Prevention is vital and geared towards thorough daily plaque removal by brushing and interdental cleaning (we demonstrate good brushing techniques in our video material). Fluoride is of great benefit whether it is standard fluoride toothpaste, high concentration fluoride toothpaste prescribed by a doctor or dentist, or in the form of a fluoride varnish applied 3 monthly by a dentist or hygienist. Fluoride is present in most proprietary toothpastes in the form of either sodium fluoride or stannous fluoride. In either form, F- ions easily exchange with OH- groups in the material making up the main structures of the crown of the tooth, hydroxyapatite. Hydroxyapatite is an inorganic material with a complicated superstructure (closely related to the materials making up bones). Partially fluoridated versions of hydroxyapatite tend to be much harder materials than ordinary hydroxyapatites, as well as being less soluble at lower pH values (hence the reduced susceptibility to tooth decay).

With either of the toothpastes it is important to spit out after brushing, but not to rinse. In this way the saliva becomes saturated with fluoride and the fluoride ions remain around the teeth for much longer. For those who have no problems with chewing, chewing xylitol gum after meals may help to stimulate saliva and return pH levels to normal more quickly, also reducing the risk of dental decay.
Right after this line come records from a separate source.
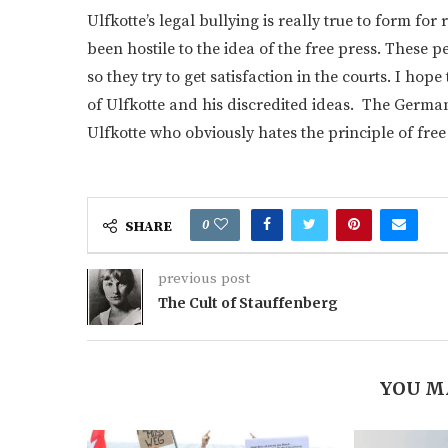
Ulfkotte’s legal bullying is really true to form f
been hostile to the idea of the free press. These
so they try to get satisfaction in the courts. I ho
of Ulfkotte and his discredited ideas. The Germa
Ulfkotte who obviously hates the principle of free
0
SHARE
previous post
The Cult of Stauffenberg
YOU M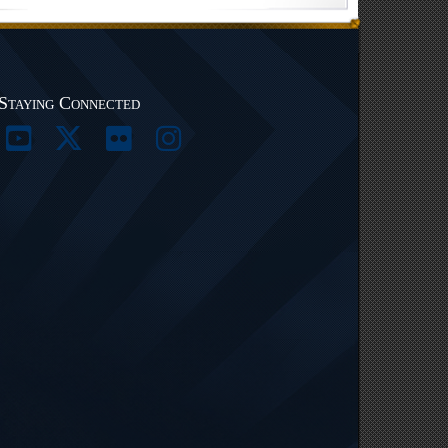
Staying Connected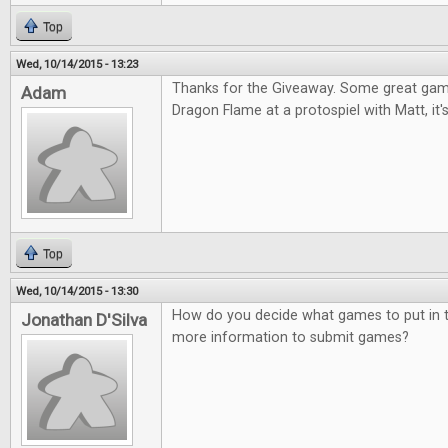
Top
Wed, 10/14/2015 - 13:23
Thanks for the Giveaway. Some great games
Adam
Dragon Flame at a protospiel with Matt, it's
Top
Wed, 10/14/2015 - 13:30
How do you decide what games to put in t
Jonathan D'Silva
more information to submit games?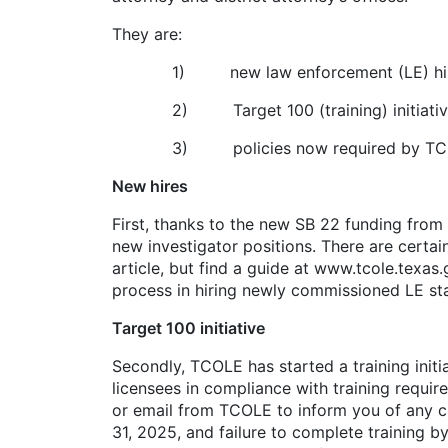
They are:
1) new law enforcement (LE) hir
2) Target 100 (training) initiative
3) policies now required by TC
New hires
First, thanks to the new SB 22 funding from 
new investigator positions. There are certai
article, but find a guide at www.tcole.texa
process in hiring newly commissioned LE sta
Target 100 initiative
Secondly, TCOLE has started a training initiat
licensees in compliance with training requi
or email from TCOLE to inform you of any cur
31, 2025, and failure to complete training b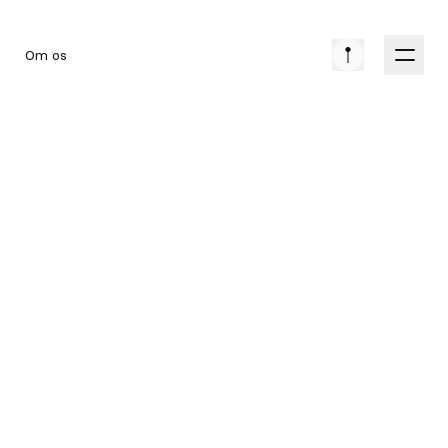
Om os
EVENT
COLLECTION
DATO
14. SEP 2026
PRIS
549 DKK
LOKATION
SILKEBORG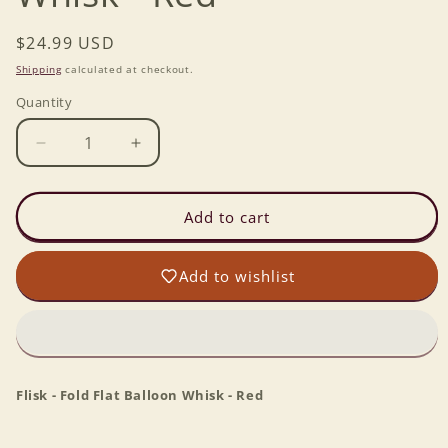
Regular
$24.99 USD
price
Shipping
calculated at checkout.
Quantity
Decrease
Increase
quantity
quantity
for
for
Flisk
Flisk
Add to cart
-
-
Fold
Fold
Add to wishlist
Flat
Flat
Balloon
Balloon
Whisk
Whisk
-
-
Red
Red
Flisk - Fold Flat Balloon Whisk - Red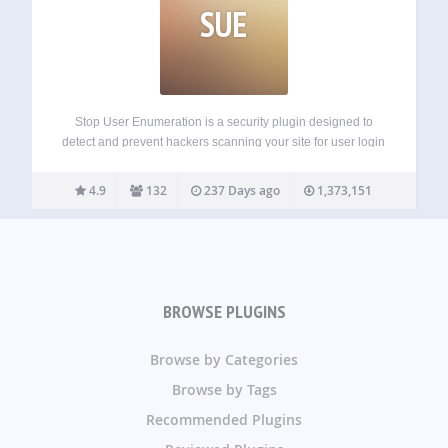
SUE
Stop User Enumeration is a security plugin designed to
detect and prevent hackers scanning your site for user login
names. User Enumeration is a type of attack where
nefarious parties can probe your website to discover your
4.9
132
237 Days ago
1,373,151
login name. This…
BROWSE PLUGINS
Browse by Categories
Browse by Tags
Recommended Plugins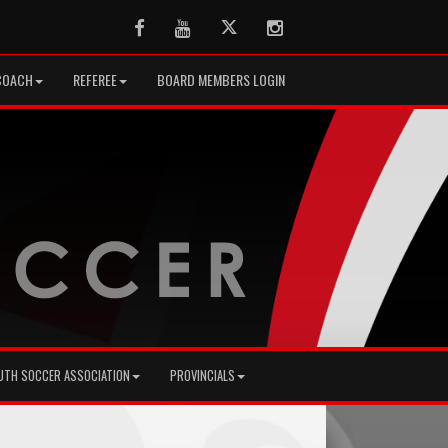
Facebook
Youtube
Twitter
Instagram
COACH
REFEREE
BOARD MEMBERS LOGIN
UTH SOCCER ASSOCIATION
PROVINCIALS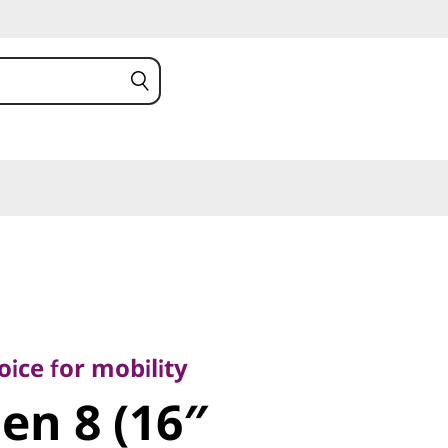
 for mobility
n 8 (16″
ice for mobility
Gen 8 (16″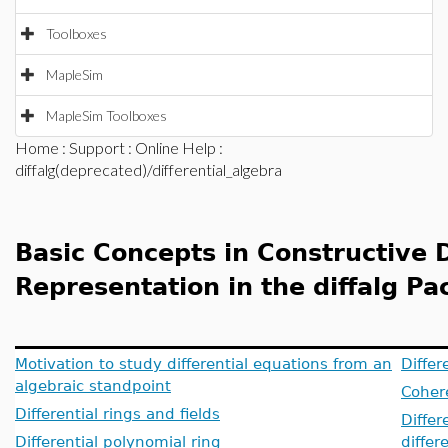
Toolboxes
MapleSim
MapleSim Toolboxes
Home
:
Support
:
Online Help
:
diffalg(deprecated)/differential_algebra
Basic Concepts in Constructive D
Representation in the diffalg P
Motivation to study differential equations from an
Differ
algebraic standpoint
Cohere
Differential rings and fields
Differ
Differential polynomial ring
differ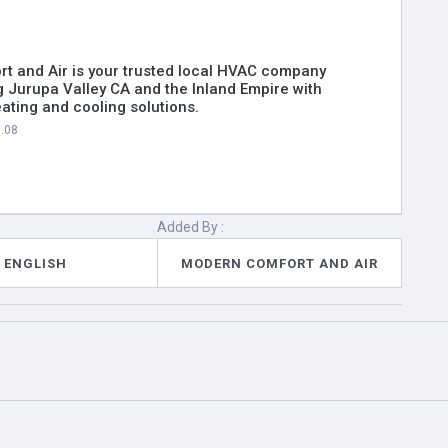
t and Air is your trusted local HVAC company
g Jurupa Valley CA and the Inland Empire with
ting and cooling solutions.
6.08
Added By :
ENGLISH
MODERN COMFORT AND AIR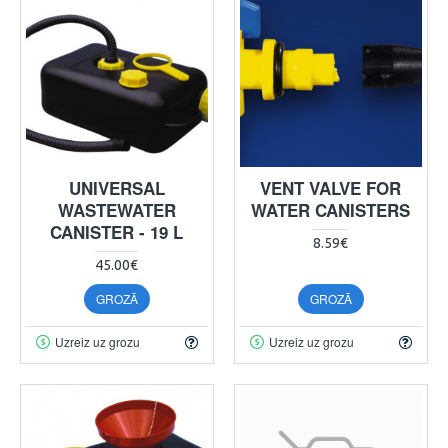
UNIVERSAL
VENT VALVE FOR
WASTEWATER
WATER CANISTERS
CANISTER - 19 L
8.59€
45.00€
GROZĀ
GROZĀ
Uzreiz uz grozu
Uzreiz uz grozu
There are a number of factors that can increase susceptibility to dental decay which are common after radiotherapy in the head and neck region. Lack of saliva due to severe xerostomia (dry mouth) as a consequence of radiation damage to salivary glands prevents the protective properties of saliva to operate in protecting teeth, while at the same time the bacterial plaque on hard surfaces in the mouth becomes concentrated and much more difficult to remove. In addition, any recession of the gums results in root surfaces being exposed, the outer layer of which is cementum, a much softer, more porous structure than tooth enamel and very prone to acid attack and decay. After radiotherapy where it is essential to avoid dental extractions, this can be a serious problem.

Another situation where dental decay can be an issue is severe trismus when people still have some or all of their natural teeth. If severely impaired mouth-opening is a long-term problem, this can make cleaning of the internal surfaces of the teeth very difficult if not impossible. A similar problem is often encountered, short-term in nature, after trauma or surgery where the teeth are wired to prevent movement in an injury site (not very common nowadays). Plaque removal is still important, but a daily oral hygiene regime will need to be tailored to an individual’s specific needs (see our video materials for some tips and tricks).

In many such circumstances a daily mouthwash can be helpful. Chlorhexidine mouthwashes are good at helping to control plaque build-up in the mouth where brushing is not viable and are generally useful in infection prevention after oral surgery. Chlorhexidine mouthwash should not be used immediately after brushing teeth as it negates the benefits of fluoride toothpastes (some high-concentration fluoride mouthwashes can also be of benefit in decay prevention by saturating the saliva with fluoride). Some chlorhexidine mouthwash preparations stain teeth and tongue in some people. These stains are not permanent and are easily removed; there are preparations available that do not stain teeth and tongue.

One important aspect about using a mouthwash in general is to ensure that it is alcohol free: an alcohol-containing mouthwash will further dry out a dry mouth.